>> Start Document excerpt

All ancestors' houses are the same, just like my family's farmhouse. They are haunted by generations' worth of memories. They have closets that smell of childhood and conjure up the past every time they open. They have cracks in walls and broken pipes that a grandfather built once, clamoring for repair. They have new furniture and tiles, as the new generations take over the upkeep. Stone, dirt, and wood mix with cement and metal as room is made for the young ones.






The seabed is still crawling with urchins, which means that the sea is as pristine as can be. There is an urban legend that female sea urchins adorn themselves by wearing pebbles on top, which, even if it isn't true, you still wish it were. The winds are haphazard and unpredictable: the southerlies make the sea warmer and draw a cover of pastel clouds above the sky, the easterlies bring sweet splashing waves, and the north wind chases bad weather away and chills the sea. The fishermen love the southerlies and the sailing ships come out to play when the north wind kicks in.

We swam. We fished. We played cards. No computers. Phones barely making touchdown with networks. We fed a herd of local cats whose nicknames were Batman and Robin, Squinty, Stumpy, Mother, Ninja, and Bro. After a week they were shamelessly stealing food from off our plates and we chased them away with a kid water gun, only to invite them back in when the rain started. We talked of going to the harbor for drinks, of climbing up to the World War II battery, of revisiting the snake hill, and the island where time stops dispelled all our plans.

>> End Document excerpt
>> Start Stored data

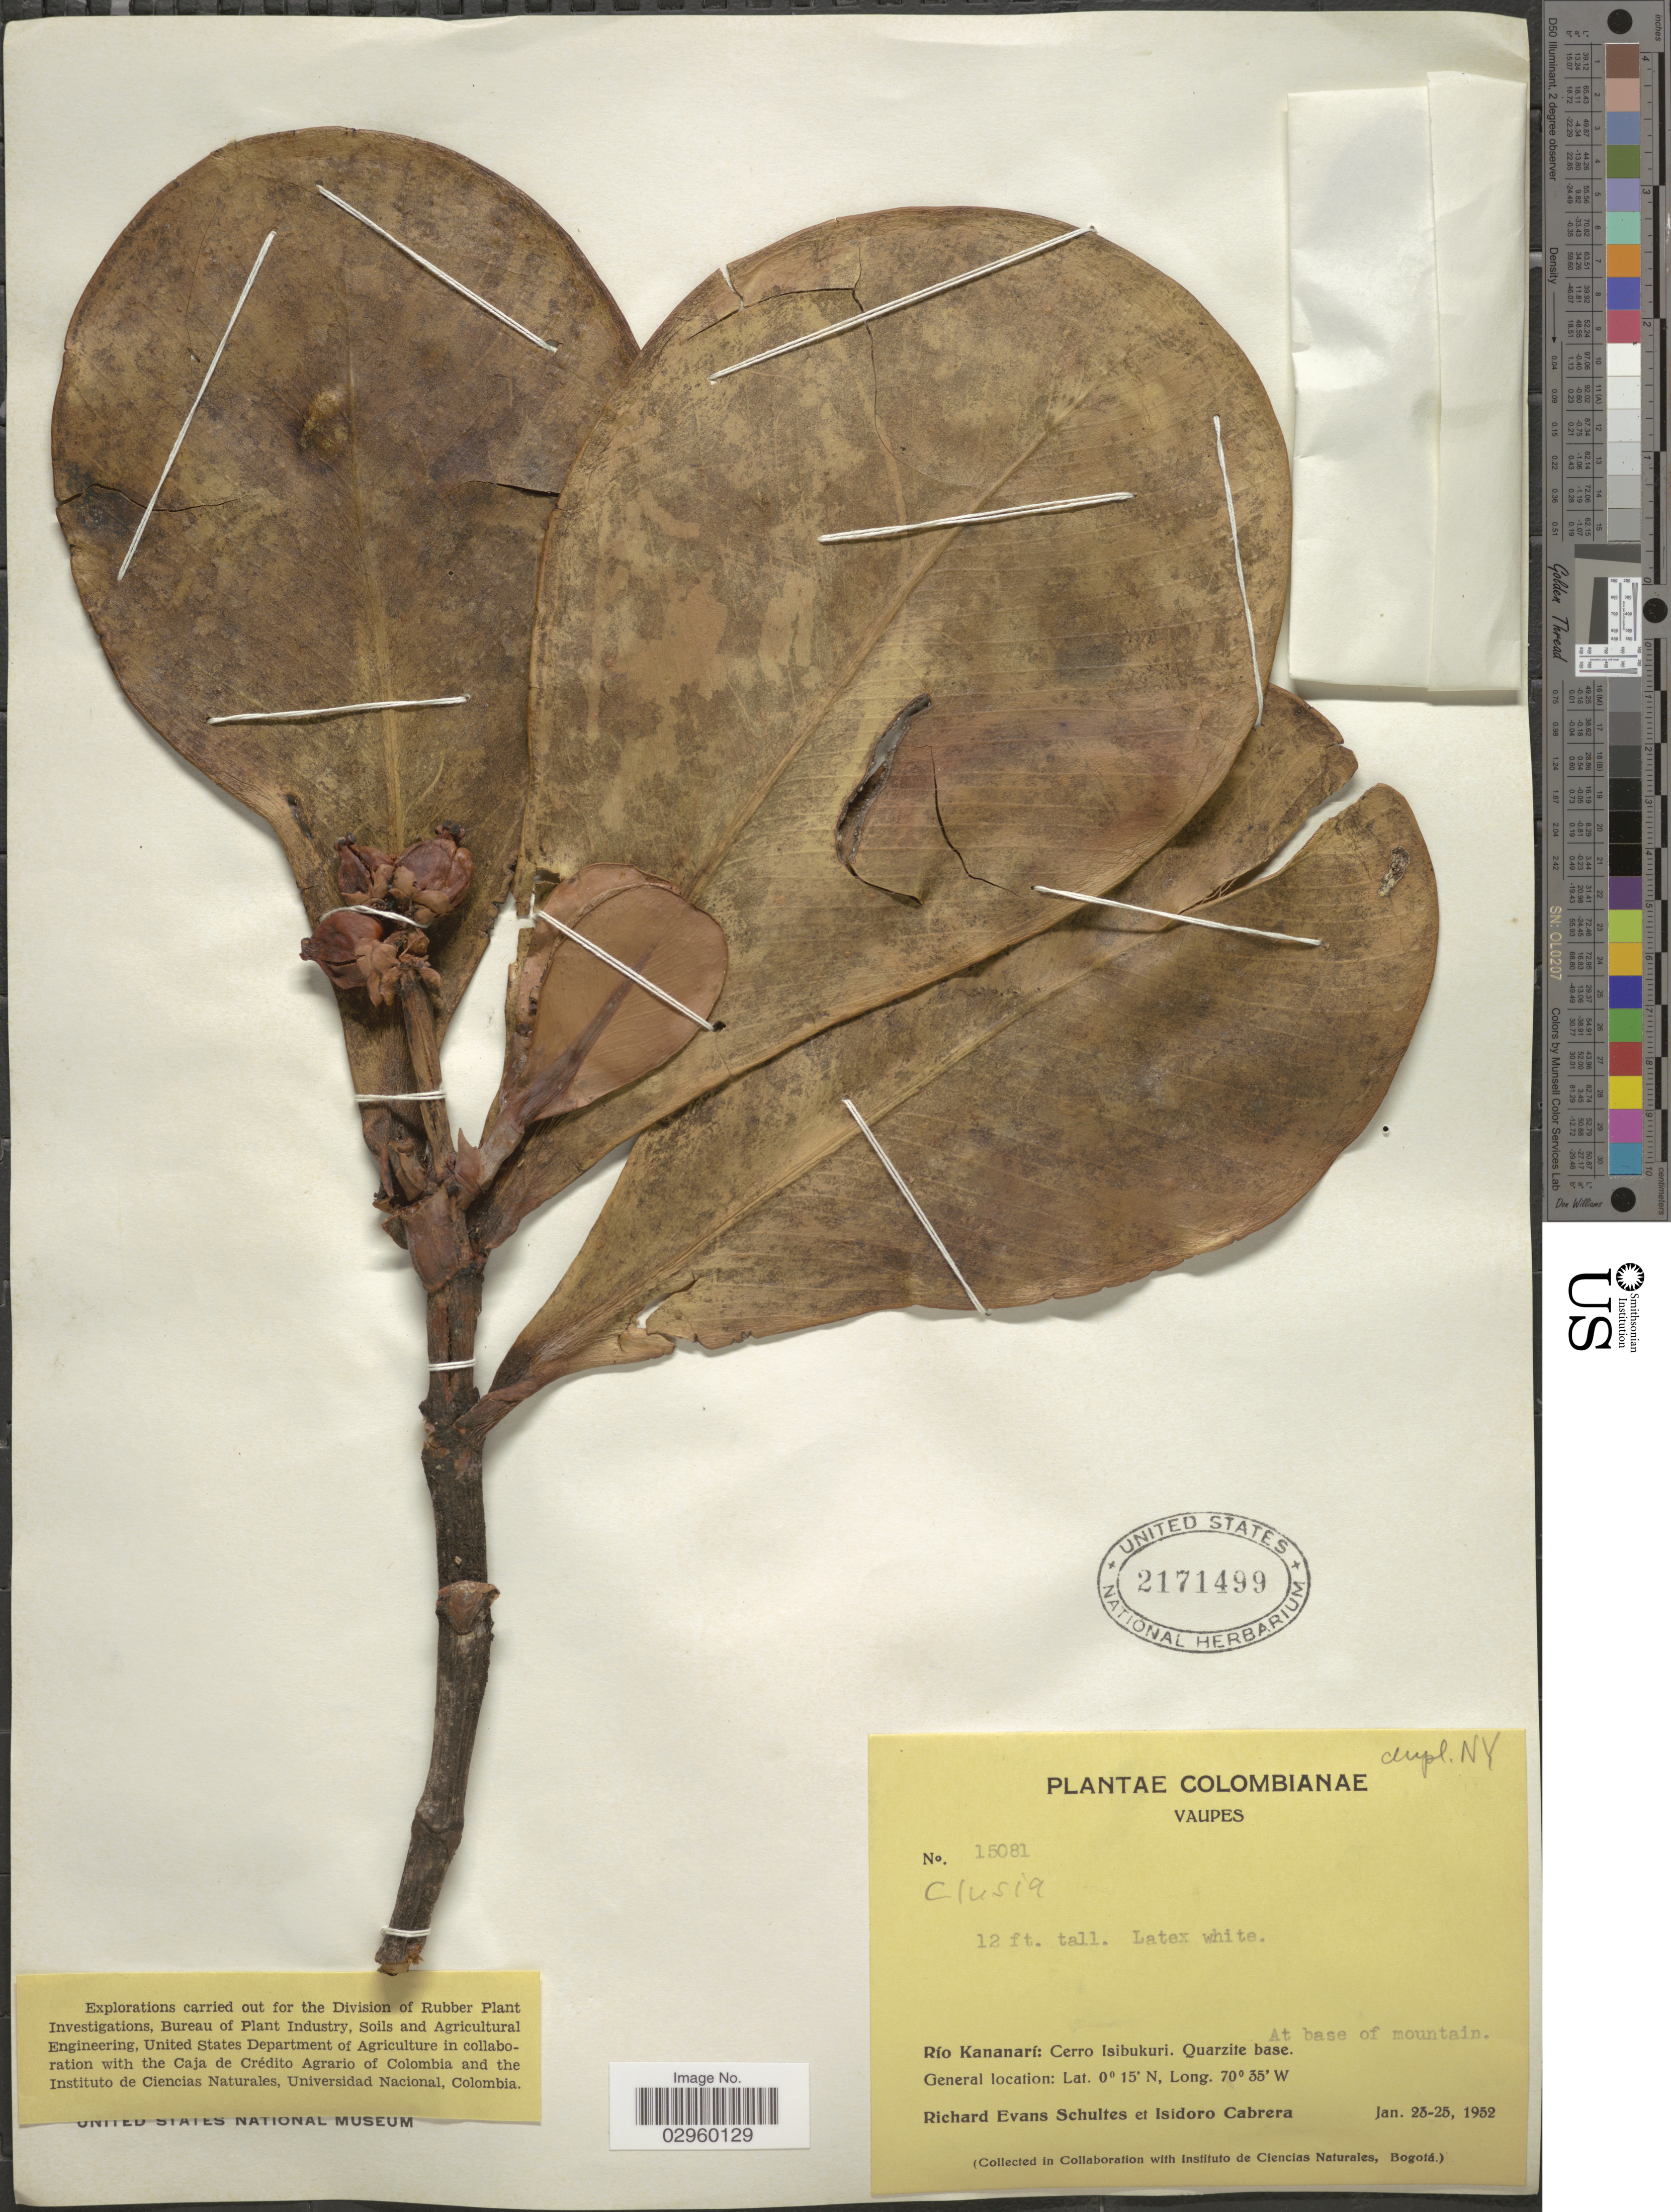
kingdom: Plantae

>> End Stored data
>> Start Stored data

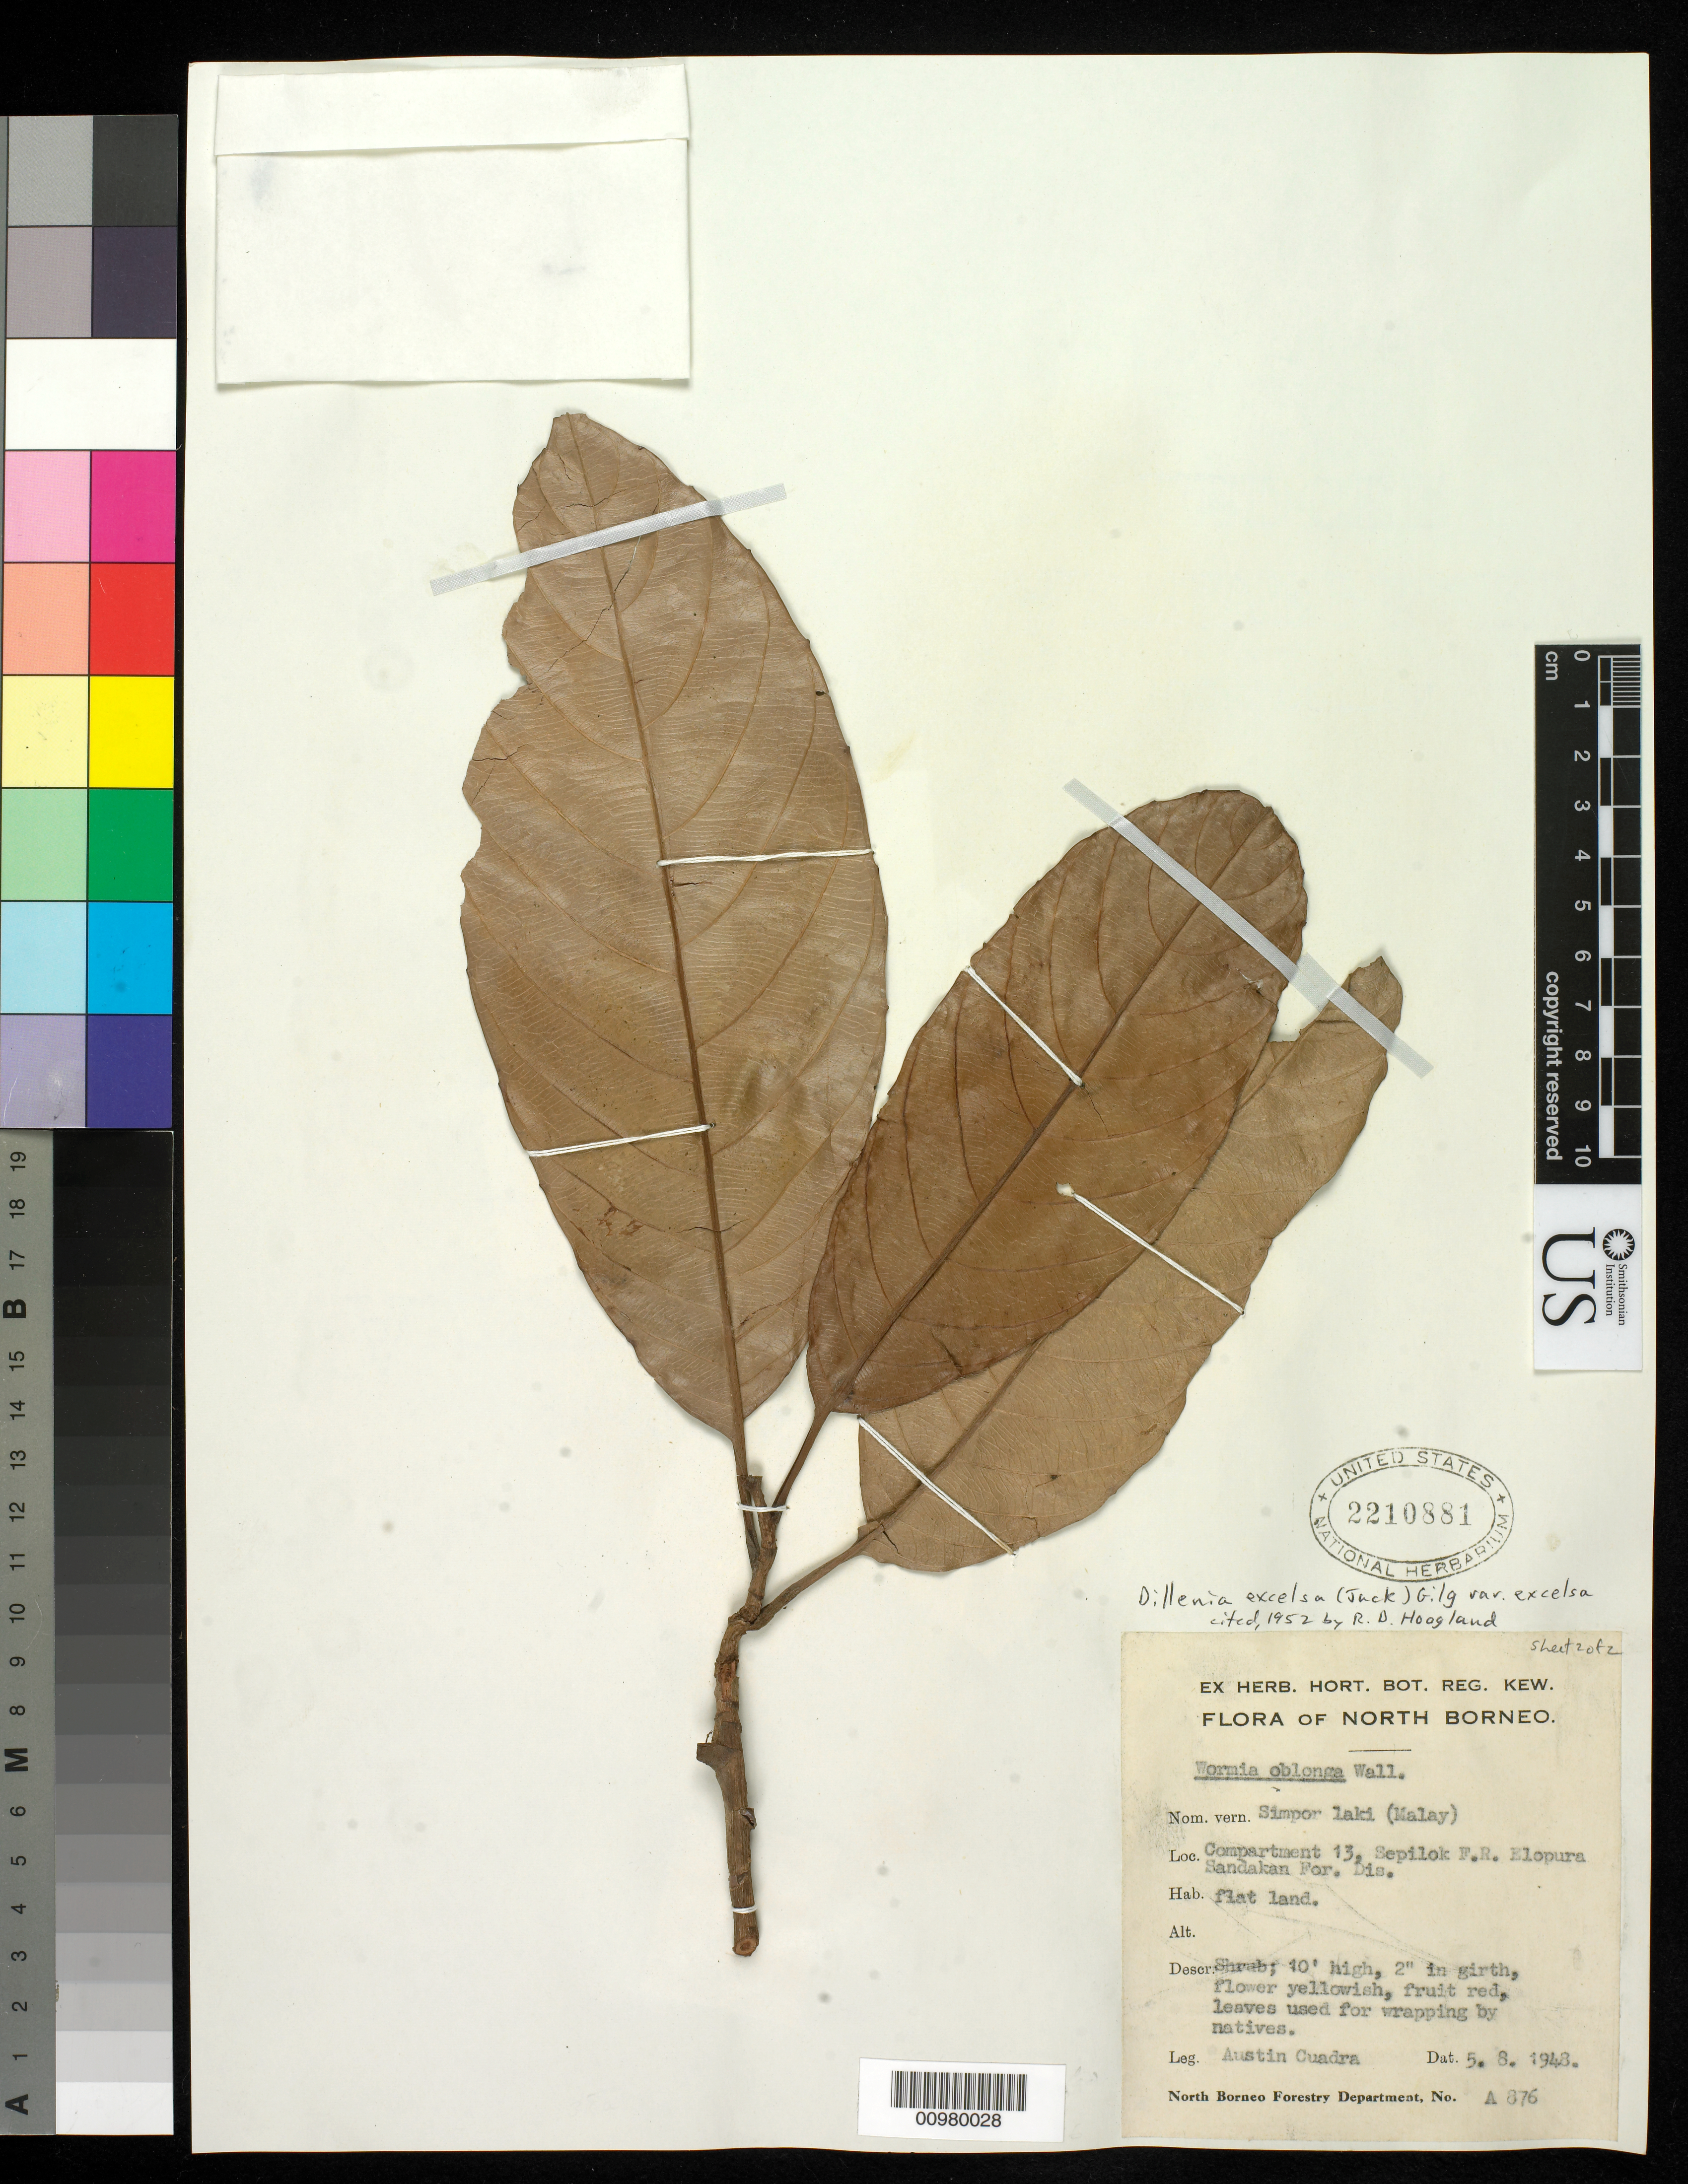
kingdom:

>> End Stored data

● Problems and tasks:
A. List every nickname the cats are given in the island passage.
B. Carry on with the island passage from its final sentence.
The records aren't needed for this work.

● Responses to the exercise:
A. Batman, Robin, Squinty, Stumpy, Mother, Ninja, Bro

B.
There are two villages on the island, one historically communist, the other fascist. They hate each other and cannot live without each other. One road connects them, and on this road is a shared cemetery, separated by a wall. The last names on the tombstones are completely different, you will not find one village's names in the cemetery of the other. The men die at sea or in some senseless war, and their widows outlive them by forty years, roaming the tiny streets, gossiping and nurturing, clad in black for the rest of their days, as if the Adriatic island sun were some elixir of eternal life.

There is a woman in my brother-in-law's family, lovingly nicknamed “crazy Sonia.” Her husband died decades ago, and her son lives in the big city, simultaneously wiser than his years and a fatherless child at heart. She hasn’t left the island in ten years. Her crazy brother lives two houses down but no one calls him crazy. She is seventy but doesn’t look a day over fifty. She brings capered sardines, home-made bread and cherry cake and gives us all a lashing of her beautiful snake tongue. What nobody in the village knows is that there is a song from the eighties, a cover of Lobo’s “Baby I’d Love You to Want Me,” entitled “Sonia” in our language. It’s about a girl leaving a guy, and him still hearing her footsteps as she is in a hurry to get away. No one knows that it is about her, but the lyrics follow her everywhere she goes: “Sonia, just every now and then, please take me back again…”

I hate telling myself that all the sense-making will only make sense with time, but it's the truth. The taxi boat ride back to mainland is swift and exciting. My brother-in-law holds me down so that I don’t tumble out of the boat and my sister and I remove our sunglasses and let our hair down as we cut the waves and they spray us back, straight through a forest of blue-hulled sailing ships that seem to be playing ring-around-the-rosy in the azure archipelago. There are too many people and traffic lights back in the city, across the mountains and away from the sea. I am condemned to wait some more and make the best of the wait.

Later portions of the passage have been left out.